As the story begins, the second such South Korean mission is about to set off, following the explosion of the first rocket several years earlier. On board are the highly trained Cho Yoon-jong and Lee San-won, along with relative newcomer Hwang Sun-woo (Do Kyung-soo), who happens to the son of one of the engineers involved in designing that first rocket, a man who killed himself following the disaster. Their spacecraft, Woori-ho, is nearing its target when high solar winds caused by a coronal mass ejection from the sun knocks out communications. It also damages their solar panels, and Cho and Lee, spacewalking to repair them, are caught in an explosion. By the time the control centre is able to get back in touch, only Hwang remains alive, trapped in a damaged vessel which he cannot steer and which only has enough air left for five days.

ACTIVITY » Can you continue the plot summary about the stranded South Korean astronaut with the next part, picking up right after its final sentence?

GIVEN INFORMATION »
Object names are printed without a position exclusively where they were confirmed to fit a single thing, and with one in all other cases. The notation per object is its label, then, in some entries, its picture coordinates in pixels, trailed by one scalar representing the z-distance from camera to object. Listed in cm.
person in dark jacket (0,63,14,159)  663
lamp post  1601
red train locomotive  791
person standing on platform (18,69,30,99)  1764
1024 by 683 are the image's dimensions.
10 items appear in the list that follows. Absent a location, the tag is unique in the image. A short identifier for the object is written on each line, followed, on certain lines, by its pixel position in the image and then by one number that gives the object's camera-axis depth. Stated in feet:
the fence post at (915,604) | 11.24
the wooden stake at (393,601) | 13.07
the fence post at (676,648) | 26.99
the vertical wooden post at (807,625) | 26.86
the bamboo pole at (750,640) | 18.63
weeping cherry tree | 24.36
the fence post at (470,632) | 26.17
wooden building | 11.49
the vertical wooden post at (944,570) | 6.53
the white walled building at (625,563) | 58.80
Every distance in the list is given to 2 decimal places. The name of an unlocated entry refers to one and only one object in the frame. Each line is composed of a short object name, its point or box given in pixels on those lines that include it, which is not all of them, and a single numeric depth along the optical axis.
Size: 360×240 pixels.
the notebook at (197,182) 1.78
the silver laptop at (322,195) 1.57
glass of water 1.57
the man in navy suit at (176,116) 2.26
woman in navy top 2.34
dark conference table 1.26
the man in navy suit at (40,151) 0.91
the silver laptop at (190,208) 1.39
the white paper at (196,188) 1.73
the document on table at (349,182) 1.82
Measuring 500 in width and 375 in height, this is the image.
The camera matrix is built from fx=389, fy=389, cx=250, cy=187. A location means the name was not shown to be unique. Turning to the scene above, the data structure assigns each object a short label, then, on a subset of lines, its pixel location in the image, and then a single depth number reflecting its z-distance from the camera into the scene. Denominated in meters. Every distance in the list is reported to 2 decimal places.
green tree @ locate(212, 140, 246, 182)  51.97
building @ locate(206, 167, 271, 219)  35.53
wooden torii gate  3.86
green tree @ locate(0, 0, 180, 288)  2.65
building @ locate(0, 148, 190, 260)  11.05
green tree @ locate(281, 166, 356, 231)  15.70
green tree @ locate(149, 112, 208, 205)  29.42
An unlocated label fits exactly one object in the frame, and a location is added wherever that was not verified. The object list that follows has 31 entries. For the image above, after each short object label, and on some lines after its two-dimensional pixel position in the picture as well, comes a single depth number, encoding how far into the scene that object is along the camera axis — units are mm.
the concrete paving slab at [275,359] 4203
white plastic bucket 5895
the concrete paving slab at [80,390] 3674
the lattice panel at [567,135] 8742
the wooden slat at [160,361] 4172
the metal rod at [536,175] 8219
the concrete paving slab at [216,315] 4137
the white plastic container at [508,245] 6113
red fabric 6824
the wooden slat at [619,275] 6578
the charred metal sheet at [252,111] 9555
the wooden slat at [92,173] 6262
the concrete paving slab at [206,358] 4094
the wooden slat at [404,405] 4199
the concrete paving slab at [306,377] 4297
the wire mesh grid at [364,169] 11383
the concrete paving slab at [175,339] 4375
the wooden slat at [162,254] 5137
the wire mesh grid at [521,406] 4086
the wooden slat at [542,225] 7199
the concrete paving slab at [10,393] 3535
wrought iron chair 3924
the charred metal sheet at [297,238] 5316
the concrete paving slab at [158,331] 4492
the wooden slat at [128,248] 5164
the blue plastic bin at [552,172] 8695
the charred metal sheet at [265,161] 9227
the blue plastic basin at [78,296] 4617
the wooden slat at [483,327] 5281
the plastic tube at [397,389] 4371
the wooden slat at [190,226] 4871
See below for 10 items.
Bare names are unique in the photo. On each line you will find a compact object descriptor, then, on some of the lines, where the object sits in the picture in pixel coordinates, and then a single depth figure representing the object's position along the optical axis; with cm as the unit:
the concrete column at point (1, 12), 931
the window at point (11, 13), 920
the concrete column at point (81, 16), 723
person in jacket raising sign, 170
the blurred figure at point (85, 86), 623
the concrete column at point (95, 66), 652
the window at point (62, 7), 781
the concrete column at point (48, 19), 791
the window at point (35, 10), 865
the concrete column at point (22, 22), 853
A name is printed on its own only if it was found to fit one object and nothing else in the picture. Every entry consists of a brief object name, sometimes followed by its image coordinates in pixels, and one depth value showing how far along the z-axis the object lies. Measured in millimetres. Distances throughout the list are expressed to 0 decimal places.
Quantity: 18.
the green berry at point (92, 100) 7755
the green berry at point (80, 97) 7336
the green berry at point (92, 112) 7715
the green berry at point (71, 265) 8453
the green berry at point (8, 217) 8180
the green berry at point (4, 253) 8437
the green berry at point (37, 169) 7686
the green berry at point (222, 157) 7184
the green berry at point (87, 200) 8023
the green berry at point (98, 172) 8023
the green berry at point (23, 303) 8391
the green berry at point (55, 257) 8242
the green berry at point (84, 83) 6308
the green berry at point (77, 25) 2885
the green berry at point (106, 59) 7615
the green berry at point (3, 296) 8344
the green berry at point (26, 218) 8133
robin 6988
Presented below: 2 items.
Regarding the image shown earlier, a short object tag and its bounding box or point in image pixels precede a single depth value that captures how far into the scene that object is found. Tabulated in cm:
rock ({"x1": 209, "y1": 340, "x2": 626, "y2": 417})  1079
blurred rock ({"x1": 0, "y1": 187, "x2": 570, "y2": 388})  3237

ANSWER BOX »
The rest of the film follows efforts to rescue the imperilled astronaut, as one thing after another goes wrong. Spearheading effort is the space programme’s surviving engineer, Kim Jae-gook (Sol Kyung-gu), whose coping response after the disaster was to move away to a remote mountain. His ex-wife (Kim Hee-ae) happens to work for NASA and is gradually persuaded to help in small ways, although she cannot persuade her cartoonishly mean supervisors to intervene directly. He also has a loyal intern, Han-byul (Hong Seung-hee), who follows him everywhere and provides a point of connection for younger audience members, able to use a different generational skillset to help Hwang when it seems that no-one else can.
The heavy emotional drama here mostly lands on the shoulders of Sol, whilst Do gets to focus more on action. He’s competent enough at communicating fear and frustration, and his youthful looks make Hwang a sympathetic figure, for all that we are told that he’s an ex-Navy SEAL and highly competent. Of course he ends up on the Lunar surface – one imagines that viewers would have been pretty annoyed otherwise – but that’s far from the placid environment that footage of the US missions has taught us. The science is adequately worked out, even if the number of times that thousand to one shots come off starts to get a bit excessive, and there are some real thrills.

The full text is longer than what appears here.